Aim of the task:
Using the listing below, set down exactly the lines from the one that contains "#1 cut bamboo piece (112,666,191,685)" through the one that contains "1) block (99, 71, 142, 118)", with no pictures.

Records supplied:
++++
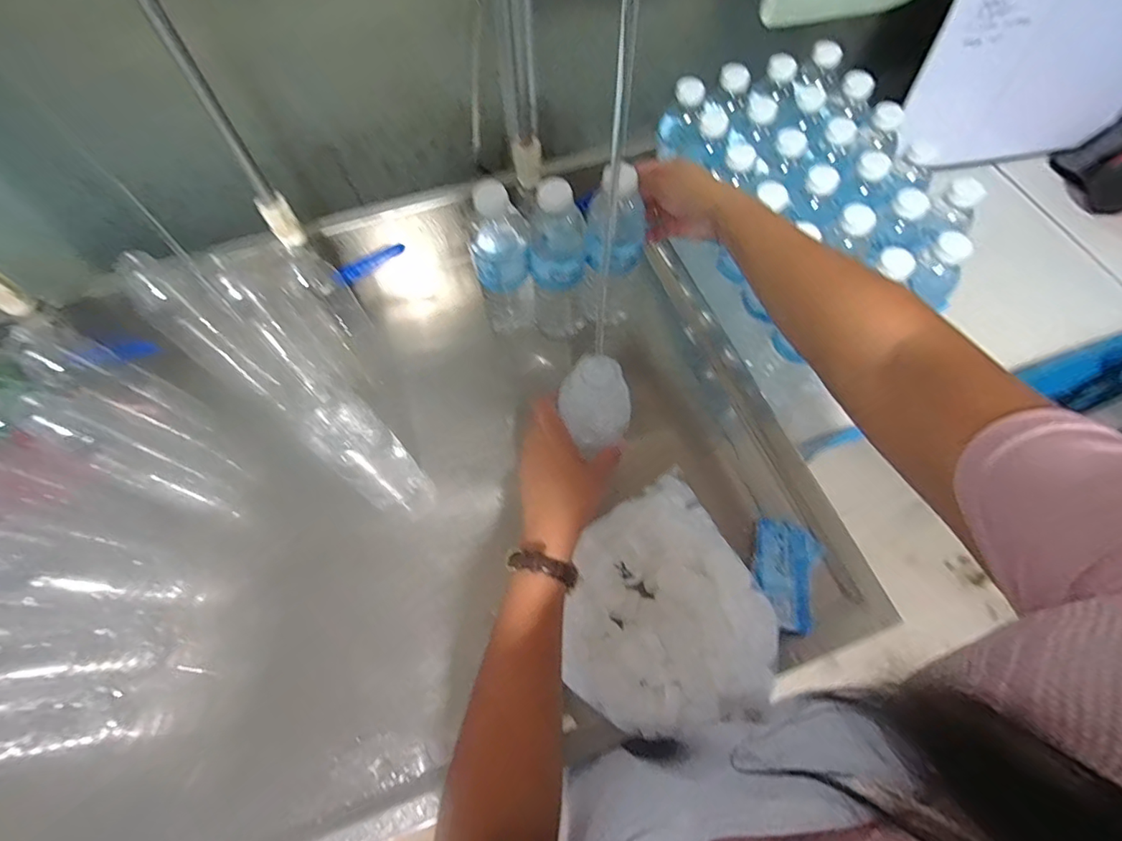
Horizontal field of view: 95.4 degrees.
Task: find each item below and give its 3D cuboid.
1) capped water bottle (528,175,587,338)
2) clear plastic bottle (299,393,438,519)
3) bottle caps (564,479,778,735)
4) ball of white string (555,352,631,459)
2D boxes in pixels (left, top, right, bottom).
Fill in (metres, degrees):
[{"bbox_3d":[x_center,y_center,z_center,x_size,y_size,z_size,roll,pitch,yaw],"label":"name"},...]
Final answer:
[{"bbox_3d":[-0.003,-0.162,0.556,0.058,0.212,0.056,-1,64,1],"label":"capped water bottle"},{"bbox_3d":[-0.171,0.037,0.483,0.050,0.198,0.061,29,68,14],"label":"clear plastic bottle"},{"bbox_3d":[0.090,0.181,0.475,0.195,0.057,0.210,-30,67,-13],"label":"bottle caps"},{"bbox_3d":[0.030,-0.012,0.417,0.047,0.084,0.045,-33,68,-14],"label":"ball of white string"}]

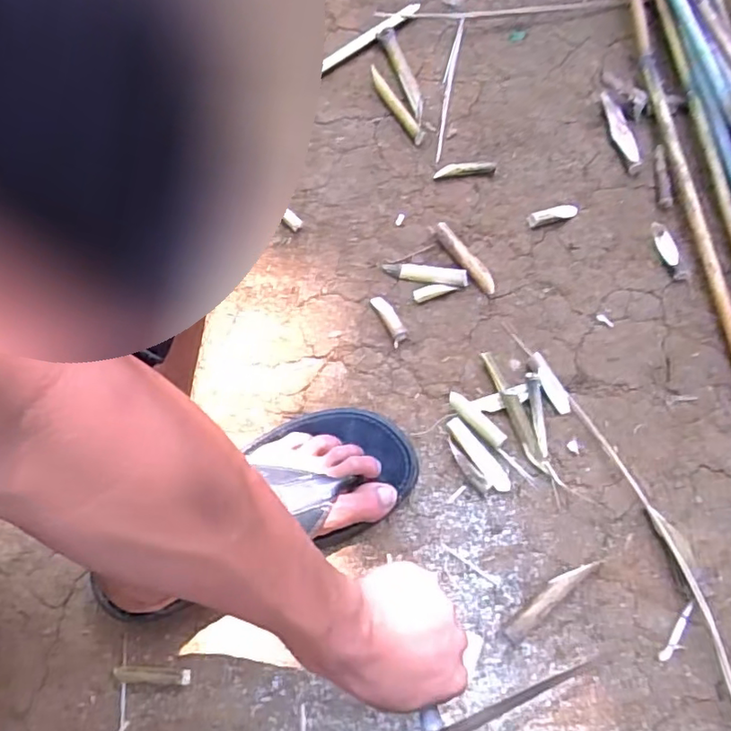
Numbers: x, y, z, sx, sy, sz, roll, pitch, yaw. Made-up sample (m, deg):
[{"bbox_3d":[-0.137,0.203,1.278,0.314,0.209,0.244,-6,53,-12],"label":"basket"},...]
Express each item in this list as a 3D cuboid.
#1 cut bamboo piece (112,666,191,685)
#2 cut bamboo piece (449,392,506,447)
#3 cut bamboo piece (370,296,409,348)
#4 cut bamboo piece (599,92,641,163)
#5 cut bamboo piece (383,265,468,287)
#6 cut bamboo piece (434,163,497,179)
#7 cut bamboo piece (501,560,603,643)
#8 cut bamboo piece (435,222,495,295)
[{"bbox_3d":[-0.173,0.252,0.481,0.062,0.009,0.012,1,70,3],"label":"cut bamboo piece"},{"bbox_3d":[0.099,0.049,0.537,0.063,0.008,0.015,43,77,16],"label":"cut bamboo piece"},{"bbox_3d":[0.023,-0.045,0.570,0.016,0.010,0.054,-25,70,-7],"label":"cut bamboo piece"},{"bbox_3d":[0.275,-0.254,0.636,0.018,0.015,0.086,-16,70,-3],"label":"cut bamboo piece"},{"bbox_3d":[0.059,-0.091,0.590,0.083,0.008,0.019,10,70,6],"label":"cut bamboo piece"},{"bbox_3d":[0.106,-0.208,0.635,0.065,0.008,0.017,-2,69,2],"label":"cut bamboo piece"},{"bbox_3d":[0.150,0.186,0.480,0.096,0.016,0.017,-38,72,-11],"label":"cut bamboo piece"},{"bbox_3d":[0.098,-0.105,0.588,0.015,0.019,0.089,-34,72,-9],"label":"cut bamboo piece"}]

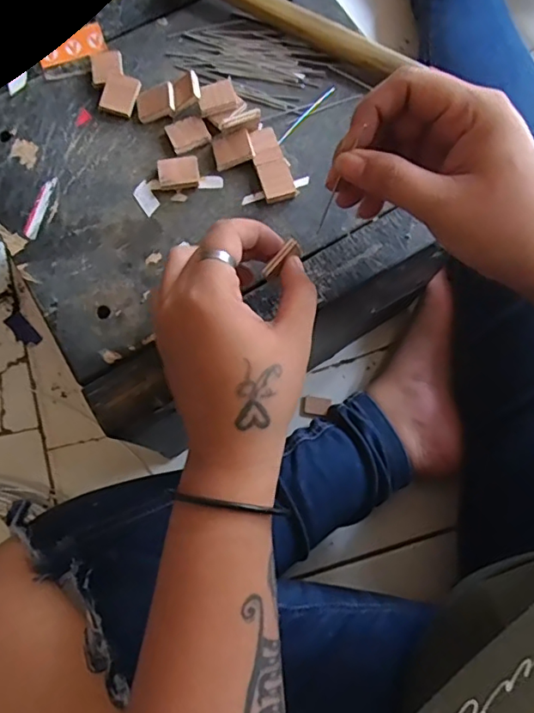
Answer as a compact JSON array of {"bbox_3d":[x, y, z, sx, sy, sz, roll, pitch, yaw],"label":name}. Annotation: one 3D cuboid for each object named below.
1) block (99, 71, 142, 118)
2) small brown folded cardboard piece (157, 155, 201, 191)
++++
Your response:
#1 cut bamboo piece (112,666,191,685)
#2 cut bamboo piece (449,392,506,447)
#3 cut bamboo piece (370,296,409,348)
#4 cut bamboo piece (599,92,641,163)
#5 cut bamboo piece (383,265,468,287)
#6 cut bamboo piece (434,163,497,179)
#7 cut bamboo piece (501,560,603,643)
#8 cut bamboo piece (435,222,495,295)
[{"bbox_3d":[-0.173,0.252,0.481,0.062,0.009,0.012,1,70,3],"label":"cut bamboo piece"},{"bbox_3d":[0.099,0.049,0.537,0.063,0.008,0.015,43,77,16],"label":"cut bamboo piece"},{"bbox_3d":[0.023,-0.045,0.570,0.016,0.010,0.054,-25,70,-7],"label":"cut bamboo piece"},{"bbox_3d":[0.275,-0.254,0.636,0.018,0.015,0.086,-16,70,-3],"label":"cut bamboo piece"},{"bbox_3d":[0.059,-0.091,0.590,0.083,0.008,0.019,10,70,6],"label":"cut bamboo piece"},{"bbox_3d":[0.106,-0.208,0.635,0.065,0.008,0.017,-2,69,2],"label":"cut bamboo piece"},{"bbox_3d":[0.150,0.186,0.480,0.096,0.016,0.017,-38,72,-11],"label":"cut bamboo piece"},{"bbox_3d":[0.098,-0.105,0.588,0.015,0.019,0.089,-34,72,-9],"label":"cut bamboo piece"}]

Answer as a compact JSON array of {"bbox_3d":[x, y, z, sx, sy, sz, roll, pitch, yaw],"label":name}. Annotation: one 3D cuboid for each object named below.
1) block (99, 71, 142, 118)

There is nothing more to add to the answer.